Web scraping is a powerful technique for programmatically gathering data from websites. It’s particularly useful for extracting structured data from web pages, such as tables, lists, and paragraphs. In this article, we’ll explore how to scrape a table from Wikipedia using Node.js, focusing on the “Wikipedia:About” page as our example. We’ll use two popular Node.js libraries: axios for making HTTP requests and cheerio for parsing HTML and traversing the DOM.

Prerequisites

Before we start, ensure you have Node.js installed on your machine.

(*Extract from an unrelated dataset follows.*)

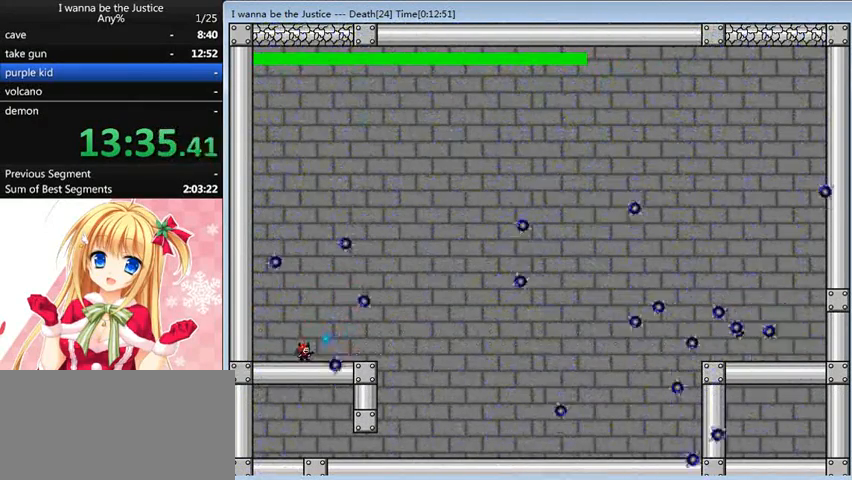
{"keys": ["z"], "events": [[40, "shift_l", "down"], [40, "z", "up"], [80, "shift_l", "up"], [160, "z", "down"], [200, "right", "down"], [200, "z", "up"], [240, "right", "up"], [280, "z", "down"], [320, "z", "up"], [440, "z", "down"]]}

You’ll also need npm (Node Package Manager), which comes with Node.js, to install the required libraries.

Step 1: Setting Up Your Project

Create a new directory for your project and initialize a new Node.js project by running npm init in your terminal. You can accept the default configurations for simplicity. Next, install axios and cheerio by executing:

npm install axios cheerio

Step 2: Writing the Scraping Script

Let’s break down the script into several key operations:

  • Fetching the Web Page: We use axios to make a GET request to the URL of the Wikipedia page we want to scrape. axios returns a promise with the HTML content of the page.
  • Loading the HTML: With cheerio, we load the HTML content fetched by axios, which allows us to use a syntax similar to jQuery for traversing and manipulating the DOM.
  • Extracting the Table Data: We identify the table we want to scrape using a selector (e.g: .nowraplinks). We then iterate over the table headers (th) to create an array of column names and loop through each row (tr) to extract the cell (td) values, organizing them into a structured format.
  • Logging the Data: Finally, we log the structured data to the console, allowing us to see the scraped information.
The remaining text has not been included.